Férias! Férias! Quando, depois da
distribuição de prêmios, a sineta do colégio, num repique festivo, anunciou
àqueles pequenos corações o fim da sua prisão de um ano, todos eles se
dilataram, antegozando já os dias de liberdade e de ventura, que os esperavam
em casa, junto das famílias, longe da tristeza daqueles refeitórios e daqueles
dormitórios imensos e frios.
Mas, no meio da alegria geral, Jorge, um
menino de dez anos, encostado a uma janela, meditava. Recebera os melhores
prêmios. Lá os tinha, cuidadosamente guardados na mala.
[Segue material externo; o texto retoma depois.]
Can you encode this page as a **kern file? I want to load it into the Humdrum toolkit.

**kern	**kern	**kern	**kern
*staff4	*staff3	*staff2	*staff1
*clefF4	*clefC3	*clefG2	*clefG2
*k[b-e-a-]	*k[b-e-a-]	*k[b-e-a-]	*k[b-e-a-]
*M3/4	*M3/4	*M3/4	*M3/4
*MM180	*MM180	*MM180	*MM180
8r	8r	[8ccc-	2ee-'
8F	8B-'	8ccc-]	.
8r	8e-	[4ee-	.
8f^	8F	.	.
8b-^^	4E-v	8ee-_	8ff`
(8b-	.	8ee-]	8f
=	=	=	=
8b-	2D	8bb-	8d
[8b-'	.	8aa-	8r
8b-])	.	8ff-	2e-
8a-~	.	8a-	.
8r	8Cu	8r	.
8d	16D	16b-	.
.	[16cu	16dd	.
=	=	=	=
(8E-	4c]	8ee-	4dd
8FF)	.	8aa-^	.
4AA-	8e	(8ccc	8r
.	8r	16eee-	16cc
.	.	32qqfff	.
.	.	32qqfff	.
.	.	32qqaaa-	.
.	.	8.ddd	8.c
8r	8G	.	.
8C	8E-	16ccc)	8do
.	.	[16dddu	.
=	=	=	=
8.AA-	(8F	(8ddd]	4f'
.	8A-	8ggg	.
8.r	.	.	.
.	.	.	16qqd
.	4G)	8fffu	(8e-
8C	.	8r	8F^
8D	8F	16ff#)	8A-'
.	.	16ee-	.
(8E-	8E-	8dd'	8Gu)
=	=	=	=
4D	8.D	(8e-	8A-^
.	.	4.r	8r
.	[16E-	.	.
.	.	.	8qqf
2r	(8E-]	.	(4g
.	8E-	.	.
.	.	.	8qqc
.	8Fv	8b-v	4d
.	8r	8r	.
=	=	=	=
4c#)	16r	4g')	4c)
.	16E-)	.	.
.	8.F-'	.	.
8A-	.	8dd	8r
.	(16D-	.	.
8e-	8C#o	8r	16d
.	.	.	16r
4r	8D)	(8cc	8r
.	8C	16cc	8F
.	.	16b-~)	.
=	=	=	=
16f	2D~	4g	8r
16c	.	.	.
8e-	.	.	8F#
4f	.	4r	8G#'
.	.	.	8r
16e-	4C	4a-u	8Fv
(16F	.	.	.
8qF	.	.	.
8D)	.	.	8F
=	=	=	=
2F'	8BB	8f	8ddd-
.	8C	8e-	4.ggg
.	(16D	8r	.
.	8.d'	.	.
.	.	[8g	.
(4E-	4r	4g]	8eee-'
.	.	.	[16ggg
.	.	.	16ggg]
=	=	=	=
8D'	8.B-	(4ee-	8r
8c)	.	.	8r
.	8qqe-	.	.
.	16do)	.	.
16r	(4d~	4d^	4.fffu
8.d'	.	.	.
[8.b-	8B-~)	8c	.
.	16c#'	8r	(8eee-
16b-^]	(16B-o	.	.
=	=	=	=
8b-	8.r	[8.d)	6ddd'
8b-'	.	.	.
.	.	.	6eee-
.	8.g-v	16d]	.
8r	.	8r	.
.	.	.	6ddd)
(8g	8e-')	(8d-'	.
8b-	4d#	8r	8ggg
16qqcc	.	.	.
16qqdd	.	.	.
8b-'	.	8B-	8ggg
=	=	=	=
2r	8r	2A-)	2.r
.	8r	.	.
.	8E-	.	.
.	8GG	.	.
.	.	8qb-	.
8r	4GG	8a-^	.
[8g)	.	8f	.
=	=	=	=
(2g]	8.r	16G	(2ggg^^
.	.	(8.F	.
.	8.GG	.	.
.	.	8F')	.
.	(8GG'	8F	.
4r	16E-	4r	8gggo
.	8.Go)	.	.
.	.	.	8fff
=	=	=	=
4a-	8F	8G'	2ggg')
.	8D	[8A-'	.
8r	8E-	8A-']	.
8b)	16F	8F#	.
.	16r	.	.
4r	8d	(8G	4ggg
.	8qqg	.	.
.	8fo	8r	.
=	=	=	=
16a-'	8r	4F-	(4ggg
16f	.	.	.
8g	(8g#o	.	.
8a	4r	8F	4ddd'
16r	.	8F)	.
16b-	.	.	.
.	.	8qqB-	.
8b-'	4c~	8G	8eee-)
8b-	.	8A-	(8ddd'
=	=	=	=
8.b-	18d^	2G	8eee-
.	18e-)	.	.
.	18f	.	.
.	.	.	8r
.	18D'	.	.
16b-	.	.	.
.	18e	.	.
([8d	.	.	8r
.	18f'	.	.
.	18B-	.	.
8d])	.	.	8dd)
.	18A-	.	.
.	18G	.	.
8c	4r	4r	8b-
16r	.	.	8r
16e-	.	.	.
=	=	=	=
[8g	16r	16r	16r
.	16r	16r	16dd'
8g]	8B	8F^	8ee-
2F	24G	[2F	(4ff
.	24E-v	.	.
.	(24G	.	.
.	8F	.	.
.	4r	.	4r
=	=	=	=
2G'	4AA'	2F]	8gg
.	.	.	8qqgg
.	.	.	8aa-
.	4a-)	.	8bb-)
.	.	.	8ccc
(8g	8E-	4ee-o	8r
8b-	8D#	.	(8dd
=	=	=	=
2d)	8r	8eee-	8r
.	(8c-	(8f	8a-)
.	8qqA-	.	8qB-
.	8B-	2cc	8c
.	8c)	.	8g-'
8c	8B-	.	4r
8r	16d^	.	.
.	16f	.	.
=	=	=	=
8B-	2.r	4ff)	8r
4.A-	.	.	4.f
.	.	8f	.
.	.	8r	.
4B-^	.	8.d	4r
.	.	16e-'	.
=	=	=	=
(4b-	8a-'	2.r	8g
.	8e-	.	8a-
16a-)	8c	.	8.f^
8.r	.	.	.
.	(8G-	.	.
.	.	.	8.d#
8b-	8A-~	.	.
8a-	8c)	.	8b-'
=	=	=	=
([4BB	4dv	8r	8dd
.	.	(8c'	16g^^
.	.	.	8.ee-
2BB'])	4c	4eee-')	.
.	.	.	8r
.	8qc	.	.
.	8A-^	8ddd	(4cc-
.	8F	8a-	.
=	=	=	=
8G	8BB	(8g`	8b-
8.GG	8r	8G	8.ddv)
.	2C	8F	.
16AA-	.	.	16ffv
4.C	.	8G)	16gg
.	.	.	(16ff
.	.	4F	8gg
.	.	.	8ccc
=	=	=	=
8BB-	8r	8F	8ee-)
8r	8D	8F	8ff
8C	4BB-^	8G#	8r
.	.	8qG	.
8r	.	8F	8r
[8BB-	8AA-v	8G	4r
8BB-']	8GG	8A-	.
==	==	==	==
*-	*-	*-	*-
Lembrava-se das
palavras de louvor que ouvira, quando o diretor lhe entregara os dois livros
ilustrados e a grande coroa de mérito. Mas lembrava-se também de que, ouvindo aqueles
elogios do mestre e aquelas palavras entusiásticas que saudavam os seus
triunfos, sentia o coração apertado, cheio de uma grande tristeza, e somente a
custo continha as lágrimas que lhe cresciam nos olhos. Todos os outros voltando
de receber os prêmios, passavam entre os companheiros com a face corada de
orgulho. Jorge, porém, ficara triste. E triste estava ainda agora, mais triste
do que, se, tendo recebido repreensões em vez de prêmios, fosse apontado como o
mais vadio do ano.
Ninguém viera assistir à sua vitória...
Nos outros anos, vinha sempre seu pai, um velho que chorava como uma criança,
quando beijava o filho, ao fim desses dez meses de separação. E Jorge
lembrava-se das perguntas sem conta que lhe fazia então, das notícias que pedia
da mamãe, e da maninha, e dos animais domésticos, e dos criados, e de toda
aquela vida da casa, tão conhecida e tão profundamente amada...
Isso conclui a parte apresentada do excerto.